#### Brano scelto:
◇ ◇ ◇ ◇ ◇ ◇ ◇

Le macchine parcheggiate sui bordi del corso, per lo più Fiat 1.100, danno a confronto di foto di qualche anno prima, una nuova visione alla città. Non si vedono più i carretti, i negozi hanno preso un aspetto diverso, quasi moderno. Sulla destra dell’immagine, si vede un’impalcatura, serviva per trasportare in alto i materiali occorrenti alla costruzione del palazzo della Cassa del Risparmio, che mio padre all’epoca stava realizzando. Doveva essere un albergo a sei piani; per l’Amatrice di allora un “grattacielo” che avrebbe dato lustro ed importanza alla città. Finì invece per non essere utilizzato come tale, lasciando il posto all’agenzia di una banca e ad appartamenti per i dipendenti, rovinando la precedente configurazione urbanistica della città. Unica consolazione, che ha resistito a tante scosse telluriche facendo il giro del mondo con lo slogan “ Il palazzo rosso di Amatrice resiste ancora”
Traversato il corso si giunge al “Don Minozzi”, una colossale casa di accoglienza per orfani di guerra che, diffusasi in tutta Italia, aveva la sede generale proprio ad Amatrice , città natale di Don Giovanni Minozzi. Uomo di grande personalità. L’iniziativa di girare il filmato, è certamente partita da Lui, che, ancora vivente, ben comprendeva l’importanza che il Film Luce avesse sull’informazione e sulla divulgazione delle grandi opere.
L’Opera Don Minozzi, nacque nel secondo decennio del secolo passato, onde sopperire ai bisogni del dopoguerra del 15/18 all’insegna dell’ INNOVAZIONE – ORDINE – CULTURA – LAVORO- RELIGIONE.
Minozzi , uomo di dura tempra ed eccellente cultura, fu lungimirante nell’intuire i dolori che infliggeva la guerra.
Al fronte inventò la Casa del Soldato e a fine guerra, rispettando una promesse fatta ai suoi soldati, fondò tantissimi orfanotrofi. A lui si aprivano tutte le porte: la Santa Sede , il Governo da poco formato e lo stesso Regime. Tutti, dietro le sue pressioni elargirono fondi per le opere da Lui inventate. Quando le risorse non fossero state sufficienti non esitava a salpare oltre oceano tornando sempre in Italia con congrue cifre.
Il primo tentativo di aggregazione, ebbe inizio presso l’asilo e convento delle Suore del Santissimo Crocifisso, all’inizio di Amatrice onde , come diceva Don Minozzi , “ volgere prima l’occhio alle orfanelle, perché più temevo per loro, creature fragili e delicate”;…. nel contempo, diventava sempre più urgente anche il problema dei maschi, …..assolutamente occorreva pensare anche ad essi”.

◇ ◇ ◇ ◇ ◇ ◇ ◇

#### Materiale del dataset:
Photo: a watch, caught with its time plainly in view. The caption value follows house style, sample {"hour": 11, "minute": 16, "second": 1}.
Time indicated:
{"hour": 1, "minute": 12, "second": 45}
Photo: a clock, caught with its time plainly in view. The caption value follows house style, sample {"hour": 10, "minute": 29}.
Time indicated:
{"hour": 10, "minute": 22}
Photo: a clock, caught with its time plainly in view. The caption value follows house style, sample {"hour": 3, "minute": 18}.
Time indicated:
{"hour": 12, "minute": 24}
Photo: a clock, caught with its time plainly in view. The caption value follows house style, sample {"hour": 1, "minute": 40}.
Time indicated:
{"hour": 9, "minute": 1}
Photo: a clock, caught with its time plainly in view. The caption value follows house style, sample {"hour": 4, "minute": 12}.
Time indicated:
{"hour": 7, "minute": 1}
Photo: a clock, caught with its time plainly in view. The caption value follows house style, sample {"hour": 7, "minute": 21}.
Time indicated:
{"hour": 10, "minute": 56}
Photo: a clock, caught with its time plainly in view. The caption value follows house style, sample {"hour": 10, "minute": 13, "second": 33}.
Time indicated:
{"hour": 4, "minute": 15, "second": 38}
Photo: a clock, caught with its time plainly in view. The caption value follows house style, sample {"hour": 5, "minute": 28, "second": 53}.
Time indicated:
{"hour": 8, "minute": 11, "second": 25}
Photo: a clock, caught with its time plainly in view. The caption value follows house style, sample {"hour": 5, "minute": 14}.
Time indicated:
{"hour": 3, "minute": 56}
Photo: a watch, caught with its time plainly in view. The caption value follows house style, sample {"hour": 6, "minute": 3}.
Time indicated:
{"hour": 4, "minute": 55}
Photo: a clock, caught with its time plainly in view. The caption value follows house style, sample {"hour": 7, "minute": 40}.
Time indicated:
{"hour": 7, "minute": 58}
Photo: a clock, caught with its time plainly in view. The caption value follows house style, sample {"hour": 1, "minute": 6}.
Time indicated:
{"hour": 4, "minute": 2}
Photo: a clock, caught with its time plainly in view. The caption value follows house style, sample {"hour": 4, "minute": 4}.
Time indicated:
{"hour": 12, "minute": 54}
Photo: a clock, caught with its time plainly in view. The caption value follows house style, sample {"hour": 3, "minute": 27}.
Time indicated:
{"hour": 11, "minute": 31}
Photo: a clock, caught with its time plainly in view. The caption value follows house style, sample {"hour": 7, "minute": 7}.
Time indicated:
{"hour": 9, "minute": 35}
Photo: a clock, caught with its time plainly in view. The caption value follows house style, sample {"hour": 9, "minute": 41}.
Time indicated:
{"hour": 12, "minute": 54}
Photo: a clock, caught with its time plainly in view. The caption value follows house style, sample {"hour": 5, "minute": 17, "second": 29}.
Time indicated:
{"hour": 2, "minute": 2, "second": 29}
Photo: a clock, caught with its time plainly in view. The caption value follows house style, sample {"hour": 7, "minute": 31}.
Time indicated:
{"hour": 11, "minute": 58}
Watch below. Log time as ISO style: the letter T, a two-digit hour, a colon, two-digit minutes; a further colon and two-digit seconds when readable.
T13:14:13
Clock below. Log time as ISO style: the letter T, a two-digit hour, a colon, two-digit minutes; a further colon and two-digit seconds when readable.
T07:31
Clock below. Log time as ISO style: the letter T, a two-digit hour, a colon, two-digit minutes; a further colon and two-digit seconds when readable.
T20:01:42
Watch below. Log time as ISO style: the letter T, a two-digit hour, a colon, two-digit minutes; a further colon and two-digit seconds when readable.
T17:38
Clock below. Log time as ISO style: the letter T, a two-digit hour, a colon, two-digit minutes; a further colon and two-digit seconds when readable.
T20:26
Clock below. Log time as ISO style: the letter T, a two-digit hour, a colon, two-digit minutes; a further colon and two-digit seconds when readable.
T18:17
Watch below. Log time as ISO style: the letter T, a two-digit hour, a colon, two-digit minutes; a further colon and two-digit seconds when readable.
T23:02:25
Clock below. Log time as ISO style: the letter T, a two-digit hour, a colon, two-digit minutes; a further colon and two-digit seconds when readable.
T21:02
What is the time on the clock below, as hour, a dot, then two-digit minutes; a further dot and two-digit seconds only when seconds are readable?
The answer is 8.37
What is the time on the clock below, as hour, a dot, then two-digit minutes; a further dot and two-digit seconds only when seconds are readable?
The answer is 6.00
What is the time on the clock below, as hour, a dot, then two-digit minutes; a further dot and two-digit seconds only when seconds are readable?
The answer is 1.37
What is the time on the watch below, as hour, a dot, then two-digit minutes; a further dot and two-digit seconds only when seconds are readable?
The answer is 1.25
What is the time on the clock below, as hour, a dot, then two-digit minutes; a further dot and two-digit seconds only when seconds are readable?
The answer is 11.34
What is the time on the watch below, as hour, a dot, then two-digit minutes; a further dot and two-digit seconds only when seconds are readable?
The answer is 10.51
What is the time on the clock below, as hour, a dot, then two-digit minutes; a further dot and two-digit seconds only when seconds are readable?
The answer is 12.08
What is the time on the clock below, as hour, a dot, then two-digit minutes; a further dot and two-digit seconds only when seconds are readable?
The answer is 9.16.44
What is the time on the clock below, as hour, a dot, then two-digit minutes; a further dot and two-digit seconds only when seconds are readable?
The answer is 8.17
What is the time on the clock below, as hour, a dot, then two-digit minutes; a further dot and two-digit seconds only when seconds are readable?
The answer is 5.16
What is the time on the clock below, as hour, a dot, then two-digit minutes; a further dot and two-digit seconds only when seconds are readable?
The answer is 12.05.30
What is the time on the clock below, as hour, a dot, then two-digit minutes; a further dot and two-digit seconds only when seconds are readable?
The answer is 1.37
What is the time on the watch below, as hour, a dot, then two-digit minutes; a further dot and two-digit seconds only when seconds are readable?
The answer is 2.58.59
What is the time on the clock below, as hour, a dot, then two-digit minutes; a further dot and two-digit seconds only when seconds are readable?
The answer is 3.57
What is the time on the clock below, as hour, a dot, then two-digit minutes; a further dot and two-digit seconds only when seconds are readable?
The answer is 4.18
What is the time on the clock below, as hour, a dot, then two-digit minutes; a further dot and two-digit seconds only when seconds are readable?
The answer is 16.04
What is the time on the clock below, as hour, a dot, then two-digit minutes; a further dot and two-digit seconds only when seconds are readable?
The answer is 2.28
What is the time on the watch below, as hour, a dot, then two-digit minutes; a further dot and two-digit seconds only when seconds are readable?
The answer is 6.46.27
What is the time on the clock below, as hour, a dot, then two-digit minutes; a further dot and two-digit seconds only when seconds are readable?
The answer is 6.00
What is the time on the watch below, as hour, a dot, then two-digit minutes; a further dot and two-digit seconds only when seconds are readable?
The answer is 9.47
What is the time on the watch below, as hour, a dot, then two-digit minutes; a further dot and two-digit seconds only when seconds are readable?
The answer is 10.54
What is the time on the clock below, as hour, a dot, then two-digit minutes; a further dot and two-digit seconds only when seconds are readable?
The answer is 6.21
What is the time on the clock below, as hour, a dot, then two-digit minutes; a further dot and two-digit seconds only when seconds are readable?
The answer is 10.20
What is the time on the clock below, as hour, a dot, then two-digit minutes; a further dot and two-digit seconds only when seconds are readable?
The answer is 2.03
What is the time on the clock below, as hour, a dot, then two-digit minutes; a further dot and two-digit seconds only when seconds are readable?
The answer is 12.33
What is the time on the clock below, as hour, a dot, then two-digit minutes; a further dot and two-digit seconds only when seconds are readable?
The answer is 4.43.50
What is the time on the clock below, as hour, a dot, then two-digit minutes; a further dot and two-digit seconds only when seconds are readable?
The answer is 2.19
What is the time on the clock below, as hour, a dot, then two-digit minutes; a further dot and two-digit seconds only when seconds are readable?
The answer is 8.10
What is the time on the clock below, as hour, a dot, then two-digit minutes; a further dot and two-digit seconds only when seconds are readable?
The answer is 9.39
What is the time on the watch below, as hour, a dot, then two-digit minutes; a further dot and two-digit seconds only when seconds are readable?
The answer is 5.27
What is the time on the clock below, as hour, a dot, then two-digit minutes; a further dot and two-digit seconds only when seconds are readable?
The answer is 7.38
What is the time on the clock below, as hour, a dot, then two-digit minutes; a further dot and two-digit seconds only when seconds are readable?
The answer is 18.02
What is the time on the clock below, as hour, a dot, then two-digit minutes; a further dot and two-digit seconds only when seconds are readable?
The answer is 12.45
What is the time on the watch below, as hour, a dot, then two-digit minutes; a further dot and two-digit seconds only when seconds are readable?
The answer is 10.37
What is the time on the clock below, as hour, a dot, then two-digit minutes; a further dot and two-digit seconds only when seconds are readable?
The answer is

◇ ◇ ◇ ◇ ◇ ◇ ◇

#### Obiettivi:
a - Secondo il brano su Amatrice, quanti piani avrebbe dovuto avere l'albergo nel palazzo della Cassa del Risparmio?
b - Trasforma in un elenco puntato il paragrafo del brano su Amatrice che comincia con "Al fronte inventò la Casa del Soldato", mantenendo i fatti principali.
c - Scrivi il seguito del brano su Amatrice, riprendendo dopo l'ultima frase riportata.
Per svolgere i compiti non occorre il materiale.

#### Risultati attesi:
a - Sei piani.

b -
- Al fronte Minozzi inventò la Casa del Soldato.
- A fine guerra, per mantenere una promessa fatta ai suoi soldati, fondò moltissimi orfanotrofi.
- La Santa Sede, il Governo da poco formato e il Regime gli aprivano le porte e, sotto le sue pressioni, finanziarono le sue opere.
- Quando le risorse non bastavano, partiva oltre oceano e tornava in Italia con somme consistenti.

c -
Partì così, in via Madonna della Porta , nella chiesa di S. Fortunato, all’interno di Amatrice, il primo collegio maschile. Subito quello spazio diventò estremamente insufficiente e si pensò di spostarsi verso Villa S. Cipriano edificando lì il primo grande collegio per più di cinquecento alunni accogliendo poi, purtroppo, anche gli orfani della seconda guerra mondiale. Su questo stile l’Opera don Minozzi invase l’Italia intera con un maggior numero di interventi al sud. In quelle regioni meno abbienti, dove si sentirono subito i benefici effetti socio culturali.
Tutti i padiglioni furono edificati usando già i primi criteri per le costruzioni in cemento armato. L’intero progetto era programmato per precisi lotti successivi. Oltre ai dormitori e cucine subito si edificarono scuole, laboratori, tipografia, infermeria, cinema teatro, forno, il duomo ed una azienda agricola. Si assicurava così una futura certezza lavorativa a tutti i “discepoli Minozzini”. Per Amatrice fu un nuovo secolo nelle arti, mestieri e professioni, tutto all’insegna del nuovo e del moderno.
Tanti sono i personaggi che con affetto ho avuto modo di rivedere nel filmato. Molti di loro già da anni ci hanno lasciato, forse meglio così, non sono stati costretti, da una triste sorte, a ricordare la scomparsa della loro città.
Fortunatamente, per il non perdurare dell’esigenze post belliche, una parte del complesso è stato riconvertito a residenza per anziani. Di recente la restante parte è stata risistemata per poter essere riutilizzata.
Di certo la fruibilità di tutti questi edifici avrebbe portato una ricaduta economica sull’intero comprensorio amatriciano.
Le cose purtroppo non sempre vanno nel verso giusto! I recenti sismi hanno sconvolto Amatrice e l’intera Opera don Minozzi. Quasi niente è rimasto dei tanti edifici. Gli spazi riservati ai campi sportivi sono stati subito utilizzati per i primi soccorsi dalla Protezione Civile. Altri spazi liberi e gli edifici abbattuti faranno posto alle nuove esigenze per le delocalizzazioni e la ricostruzione di tanti servizi andati perduti. È così che già una gran parte di Amatrice, di fatto si è spostata all’interno dell’Opera che è stata sempre l’orgoglio della città e la testimonianza di tanto lavoro che un presbitero Amatriciano è riuscito a fare.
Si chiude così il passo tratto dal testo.